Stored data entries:
+ + +
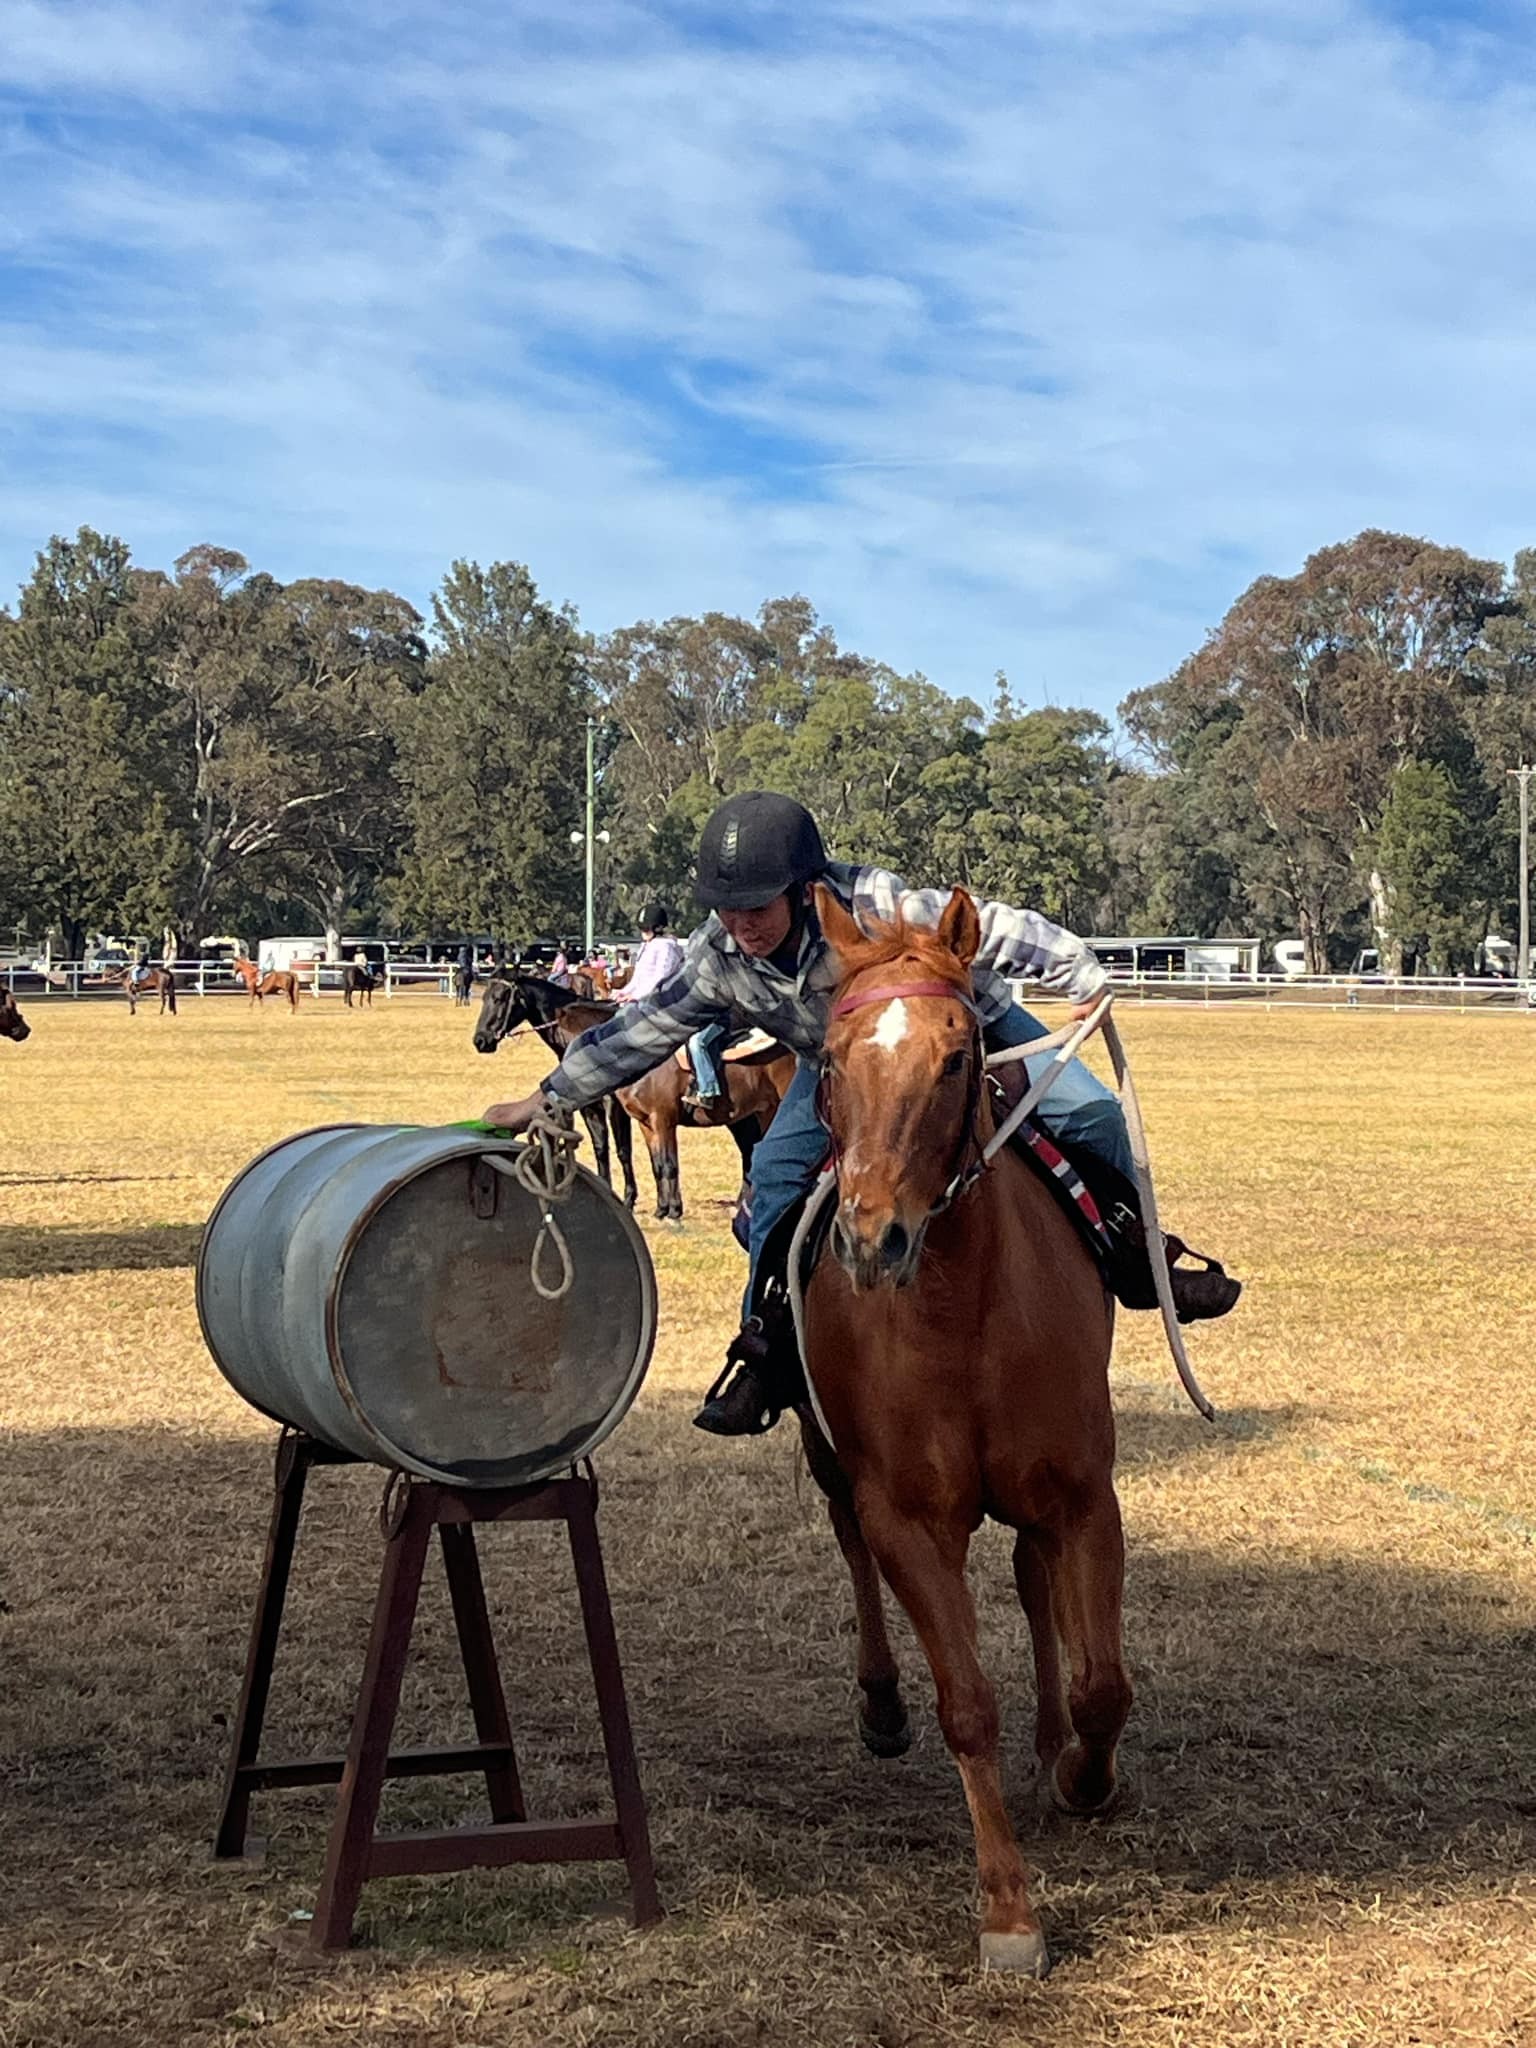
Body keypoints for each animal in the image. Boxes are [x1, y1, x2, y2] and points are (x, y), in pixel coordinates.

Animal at [474, 974, 796, 1220]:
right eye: (485, 996)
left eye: (500, 998)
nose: (480, 1041)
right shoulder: (618, 1114)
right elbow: (620, 1154)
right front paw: (648, 1205)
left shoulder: (651, 1116)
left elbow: (646, 1157)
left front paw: (660, 1207)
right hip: (746, 1115)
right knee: (750, 1152)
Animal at [797, 883, 1127, 1977]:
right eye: (830, 1056)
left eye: (955, 1057)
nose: (872, 1238)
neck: (964, 1311)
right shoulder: (907, 1516)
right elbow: (966, 1705)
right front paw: (1010, 1911)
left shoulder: (1083, 1494)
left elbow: (1104, 1682)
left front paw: (1082, 1777)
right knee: (850, 1545)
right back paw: (881, 1703)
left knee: (1033, 1586)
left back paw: (1055, 1744)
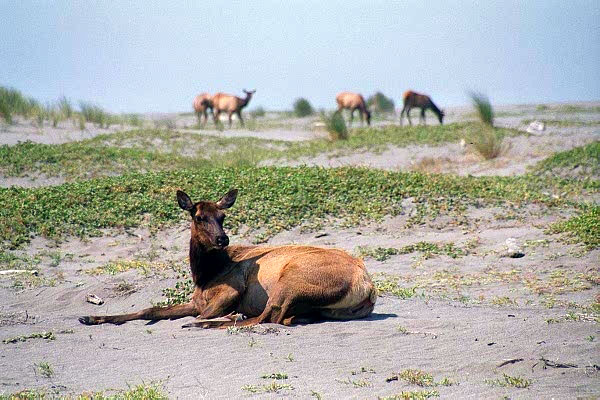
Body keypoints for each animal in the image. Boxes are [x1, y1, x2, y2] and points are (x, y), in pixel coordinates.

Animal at [79, 189, 378, 326]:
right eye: (199, 217)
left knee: (267, 315)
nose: (222, 239)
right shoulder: (195, 301)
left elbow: (202, 314)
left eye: (222, 216)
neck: (203, 275)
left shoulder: (231, 291)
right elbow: (148, 309)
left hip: (291, 280)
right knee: (282, 317)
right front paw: (90, 318)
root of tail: (368, 287)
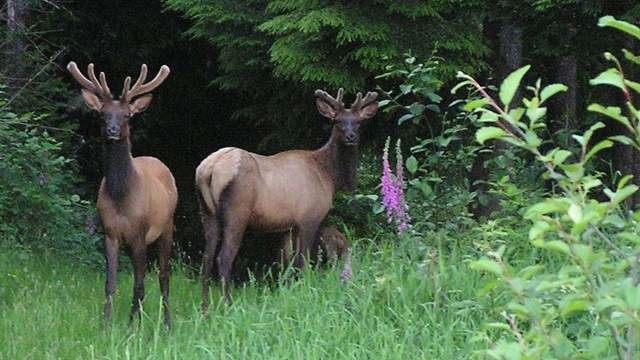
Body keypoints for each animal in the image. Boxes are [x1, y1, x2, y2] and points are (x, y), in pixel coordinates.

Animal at [67, 62, 178, 330]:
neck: (121, 198)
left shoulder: (139, 233)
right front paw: (106, 323)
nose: (113, 130)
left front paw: (132, 324)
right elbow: (110, 283)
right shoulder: (109, 232)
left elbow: (139, 284)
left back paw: (167, 323)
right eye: (102, 113)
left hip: (167, 226)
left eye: (127, 114)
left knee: (163, 277)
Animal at [195, 88, 376, 310]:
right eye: (338, 121)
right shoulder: (309, 218)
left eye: (359, 122)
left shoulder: (288, 227)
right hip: (236, 212)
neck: (330, 177)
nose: (351, 137)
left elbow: (287, 264)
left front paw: (289, 293)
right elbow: (303, 261)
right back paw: (228, 304)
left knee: (206, 257)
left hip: (207, 211)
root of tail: (208, 169)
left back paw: (204, 308)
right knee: (224, 258)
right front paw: (305, 294)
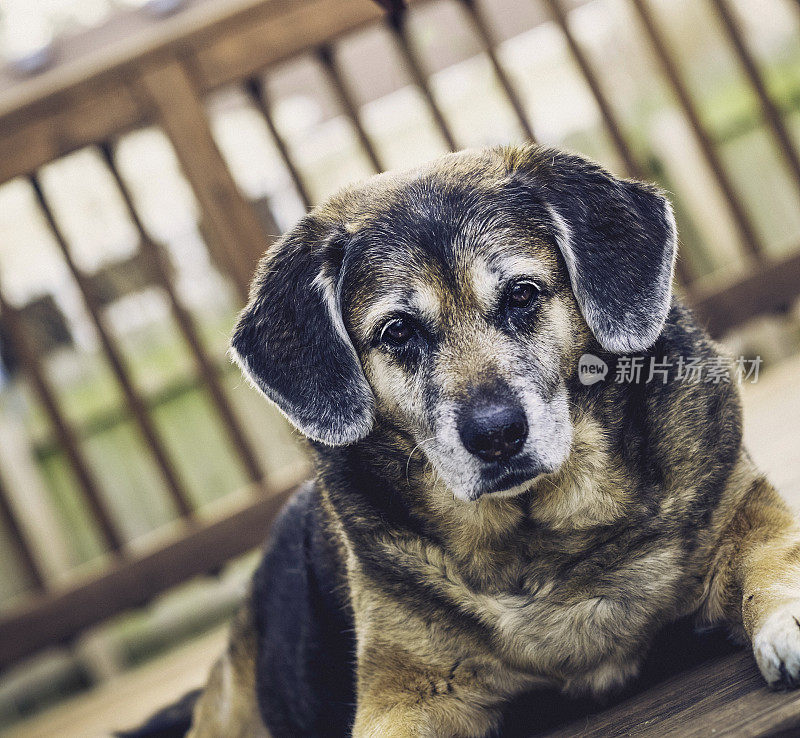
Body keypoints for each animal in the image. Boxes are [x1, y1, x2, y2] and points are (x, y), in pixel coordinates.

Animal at [126, 144, 800, 736]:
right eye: (398, 331)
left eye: (523, 294)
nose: (496, 434)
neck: (538, 537)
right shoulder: (408, 688)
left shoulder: (740, 509)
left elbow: (772, 558)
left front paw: (788, 621)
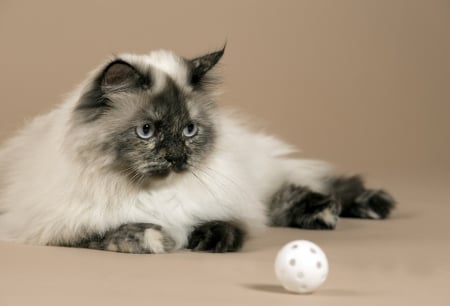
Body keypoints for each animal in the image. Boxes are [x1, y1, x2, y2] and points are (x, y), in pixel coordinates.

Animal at [0, 47, 394, 253]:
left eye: (189, 130)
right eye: (146, 131)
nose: (177, 158)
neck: (153, 193)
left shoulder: (227, 205)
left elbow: (225, 223)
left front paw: (207, 241)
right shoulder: (57, 225)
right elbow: (114, 231)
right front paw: (155, 238)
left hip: (256, 179)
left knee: (300, 189)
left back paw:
+ + +
Quote only the lines that start at the line holding "neck: (538, 537)" and end at the last line of the entries, including both of those lines, and omit every picture.

neck: (538, 537)
right shoulder: (408, 688)
left shoulder: (740, 509)
left elbow: (772, 558)
left front paw: (788, 621)
Body keypoints for each animal in the image. Boxes are [x1, y1, x2, y2] and points are (x, y), in pixel coordinates.

Animal at [0, 47, 394, 253]:
left eye: (189, 130)
right eye: (146, 131)
nose: (177, 158)
neck: (153, 193)
left shoulder: (227, 205)
left elbow: (225, 223)
left front paw: (207, 241)
right shoulder: (57, 225)
right elbow: (114, 231)
right front paw: (155, 238)
left hip: (256, 179)
left knee: (300, 189)
left back paw:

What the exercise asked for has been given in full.